Garcia, associate professor of Spanish, also contributed an essay to the work titled "Social Justice in Spanish Golden Age Theatre."

A new collection of original essays and interviews co-edited by Associate Professor of Spanish Mina Garcia has been published by the University of Toronto Press.

The volume titled “Social Justice in Spanish Golden Age Theatre” was edited by Garcia, Erin Cowling of McEwan University in Edmonton, Canada, Tania De Miguel Magro of West Virginia University and Glenda Y. Nieto-Cuebas of Ohio Wesleyan University.

The new work discusses the challenges facing the humanities in general and in Spanish Comedia studies specifically. It explores how adaptations of classical theatre portray social justice and how throughout history the writing and staging of comedias have been at the service of a wide range of political agendas.

This collection of original new essays focuses on the many ways in which early modern Spanish plays engaged their audiences in a dialogue about abuse, injustice, and inequality. Far from the traditional monolithic view of theatrical works as tools for expanding ideology, these essays each recognize the power of theatre in reflecting on issues related to social justice.

The first section of the book focuses on textual analysis, taking into account legal, feminist and collective bargaining theory. The second section explores issues surrounding theatricality, performativity, and intellectual property laws through an analysis of contemporary adaptations.

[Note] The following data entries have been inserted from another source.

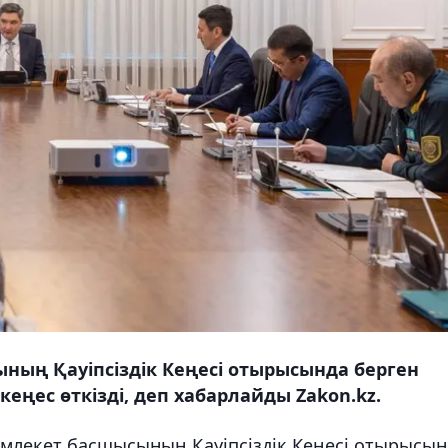
ның Қауіпсіздік Кеңесі отырысында берген
ңес өткізді, деп хабарлайды Zakon.kz.
млекет басшысының Қауіпсіздік Кеңесі отырысын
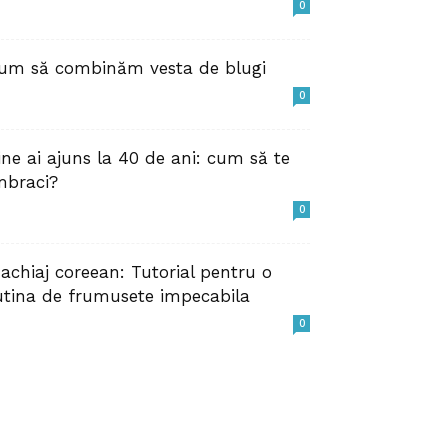
0
um să combinăm vesta de blugi
0
ine ai ajuns la 40 de ani: cum să te
mbraci?
0
achiaj coreean: Tutorial pentru o
utina de frumusete impecabila
0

The final section includes interviews that reflect on social justice from the point of view of practitioners, including actors and directors.

Along with co-editing the volume, Garcia also contributed an essay titled, “El Trato de Argel and the Immigrant Crisis.”

In his review of the new book, Manuel Delgado from Bucknell University notes that “this volume engages modern readers and spectators in issues that transcend our speculation. The arguments presented are articulate, insightful, clear, and convincing. The analysis takes into consideration relevant and meaningful bibliographical sources on current social justice issues related to social class, gender, Native Americans, distributive/commutative justice, Moriscos, farm workers, and the enemy/other.”

Bruce Burningham with Illinois State University calls the work “a very timely book” that “will be of interest to scholars and students of what used to be called the Spanish “Golden Age” theatre, as well as anyone working on pan-European early modern theatre or those interested more generally in social justice issues.”